▶ WHAT YOU WILL DO
[1] According to the post about the game's contexts feature, what did the writer think was the only reason other RPGs used separate maps for building interiors?
[2] Can you shorten the paragraph of the contexts feature post beginning "We can do the same thing" while keeping its main facts?
[3] Extend the post about the game's contexts feature from where it stops.
=== PASSAGE SHOWN ===
Thanks for the feedback. I'm glad you like the contexts feature. It's one of the very first I conceptualized when this game was little more than a bag of ideas and a short story. My thought was that the only reason why other RPGs had separate maps for the interior of buildings was due to the size/memory constraints on old hardware. This feature definitely is not simple to implement though, especially in the map editor.

 

 

We can do the same thing that you do in your use case (add multiple layers to a map that are enabled conditionally). And I'm sure we will just use that technique in our maps in addition to contexts when appropriate. The problem with using "special" layers for us is that we store our collision data separately from the tile layers, although the collision grid is computed by the editor based on which tiles are placed where, and that data is then loaded into the map. We could always change the collision grid dynamically through scripting, but that's kind of a messy hack and also dangerous, because if the map tiles change you'll have to remember to change the script for the map as well (the map files our editor creates are separate from the map scripts that add sprites, events, etc. to the map).
=== MATERIAL SUPPLIED ===
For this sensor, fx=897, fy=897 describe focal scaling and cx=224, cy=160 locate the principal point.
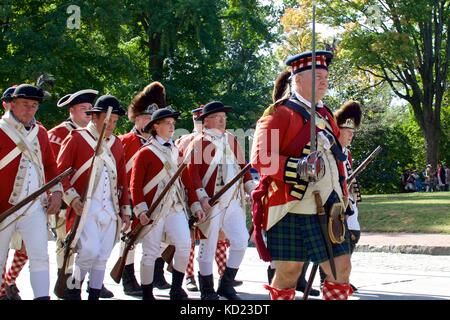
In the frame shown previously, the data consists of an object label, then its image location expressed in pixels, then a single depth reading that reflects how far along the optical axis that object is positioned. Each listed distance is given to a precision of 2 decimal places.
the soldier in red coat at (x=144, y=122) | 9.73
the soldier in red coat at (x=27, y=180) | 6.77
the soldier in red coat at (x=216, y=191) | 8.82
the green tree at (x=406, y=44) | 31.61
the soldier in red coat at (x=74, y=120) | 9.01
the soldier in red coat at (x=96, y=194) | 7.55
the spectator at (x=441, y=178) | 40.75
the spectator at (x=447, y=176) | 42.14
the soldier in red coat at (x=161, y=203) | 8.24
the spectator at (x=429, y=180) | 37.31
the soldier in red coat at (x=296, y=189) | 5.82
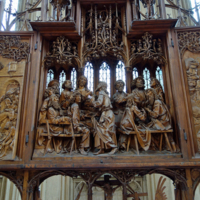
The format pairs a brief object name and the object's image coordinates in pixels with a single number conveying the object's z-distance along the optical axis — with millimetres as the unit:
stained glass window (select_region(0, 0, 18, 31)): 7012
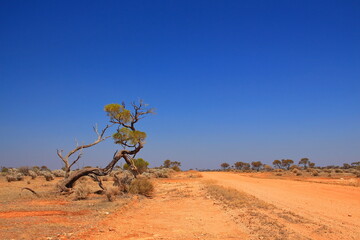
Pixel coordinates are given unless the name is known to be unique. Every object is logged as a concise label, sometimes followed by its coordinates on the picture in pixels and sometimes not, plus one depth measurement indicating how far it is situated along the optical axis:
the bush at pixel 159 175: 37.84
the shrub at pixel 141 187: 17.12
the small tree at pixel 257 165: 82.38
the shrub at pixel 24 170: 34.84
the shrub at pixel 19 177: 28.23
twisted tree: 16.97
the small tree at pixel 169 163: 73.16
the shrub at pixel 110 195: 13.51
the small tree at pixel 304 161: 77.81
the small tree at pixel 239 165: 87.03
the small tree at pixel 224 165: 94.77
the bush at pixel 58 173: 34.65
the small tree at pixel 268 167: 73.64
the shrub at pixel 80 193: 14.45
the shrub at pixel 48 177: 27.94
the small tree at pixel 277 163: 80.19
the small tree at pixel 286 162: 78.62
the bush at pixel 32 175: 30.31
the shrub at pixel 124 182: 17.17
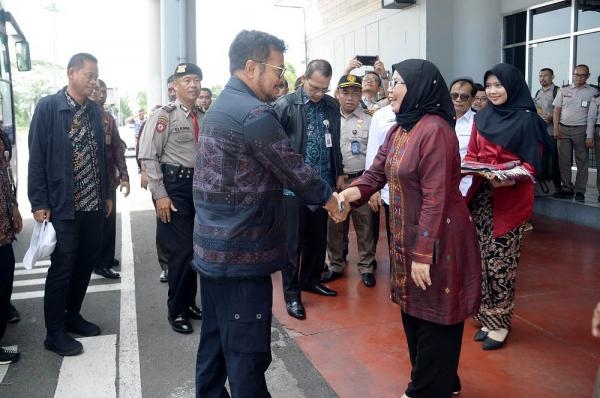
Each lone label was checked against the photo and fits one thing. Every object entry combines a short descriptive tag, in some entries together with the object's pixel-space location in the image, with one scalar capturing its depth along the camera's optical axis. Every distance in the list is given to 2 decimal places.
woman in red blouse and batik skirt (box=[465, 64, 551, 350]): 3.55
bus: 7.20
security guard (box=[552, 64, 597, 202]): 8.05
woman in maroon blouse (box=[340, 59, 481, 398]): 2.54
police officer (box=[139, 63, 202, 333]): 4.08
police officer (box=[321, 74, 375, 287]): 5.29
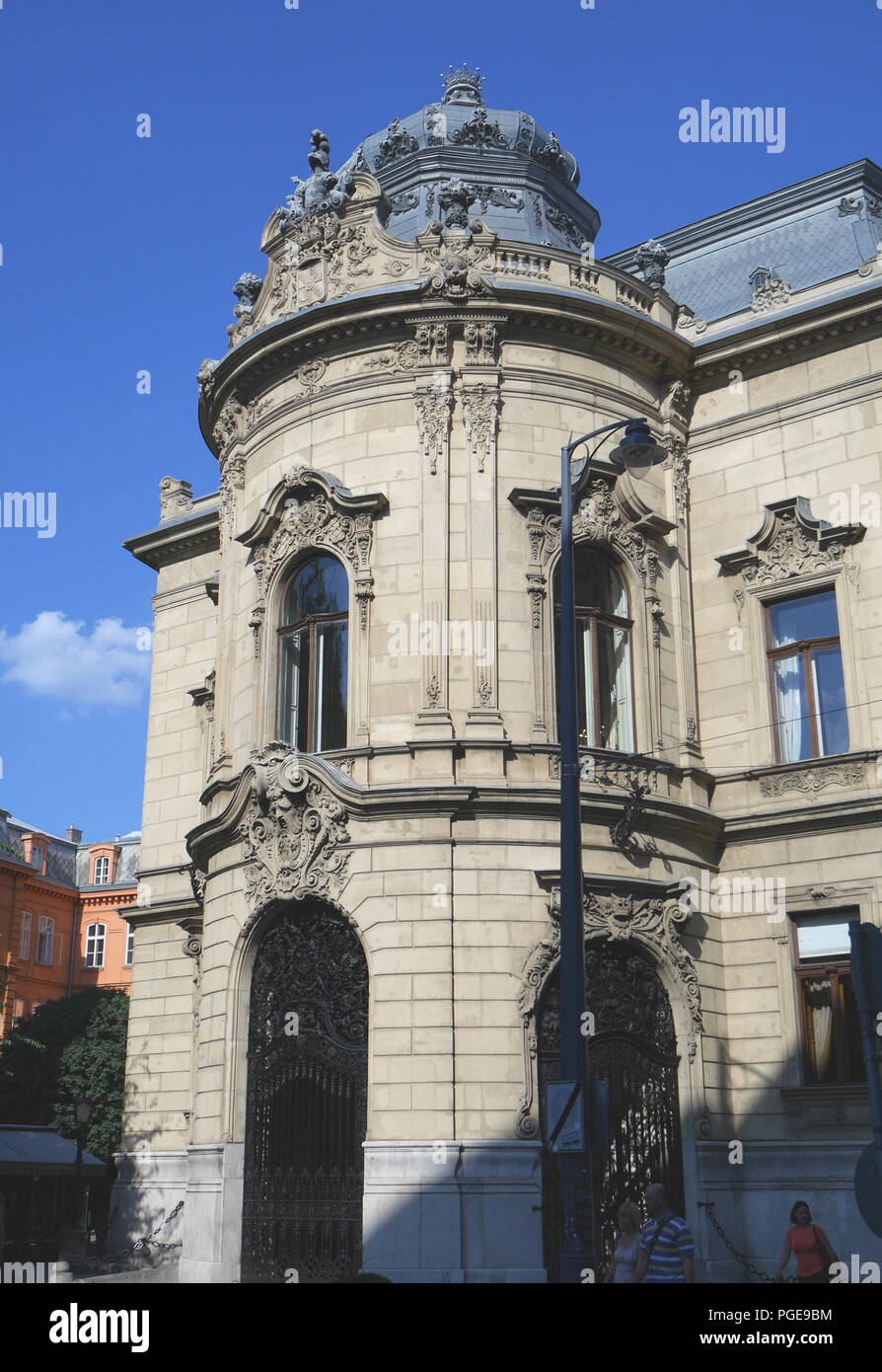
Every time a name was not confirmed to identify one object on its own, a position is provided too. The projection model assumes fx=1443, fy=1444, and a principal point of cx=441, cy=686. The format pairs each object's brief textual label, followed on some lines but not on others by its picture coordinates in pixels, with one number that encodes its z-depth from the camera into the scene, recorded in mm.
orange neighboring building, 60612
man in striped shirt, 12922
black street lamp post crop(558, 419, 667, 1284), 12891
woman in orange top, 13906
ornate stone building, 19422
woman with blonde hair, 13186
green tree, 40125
===
▶ ANSWER SECTION
[1] Size and memory constraints on old hardware.

[2] The team can also add conditionally enabled layers to a map and will likely use that alongside contexts. However, "special" layers are a problem for them because collision data is stored separately from the tile layers: the editor computes the collision grid from tile placement and loads it into the map. Changing the grid through scripting is possible but messy and risky, since map files and map scripts are separate, so any change to the tiles would also require updating the script.

[3]
 

 

Glad you find the feature useful and yes by all means, do implement it in your own game. Our code is open source so if you want to figure out how it's done (in either the game or the editor), you just have to do some hunting and reading. One final note: the reason we limit our number of contexts to 32 maximum for any given map is because in our collision grid, we store 32-bit integers and use bit-wise arithmetic to determine if a sprite collides on the context it's in. This means we only have a single 2D array of integers to maintain for the entire collision data of the whole map instead of one for every context. It's not a big deal to have one collision grid separate for each context, but it just seemed more elegant to do it that way than to have a lot of 2D boolean arrays for a map.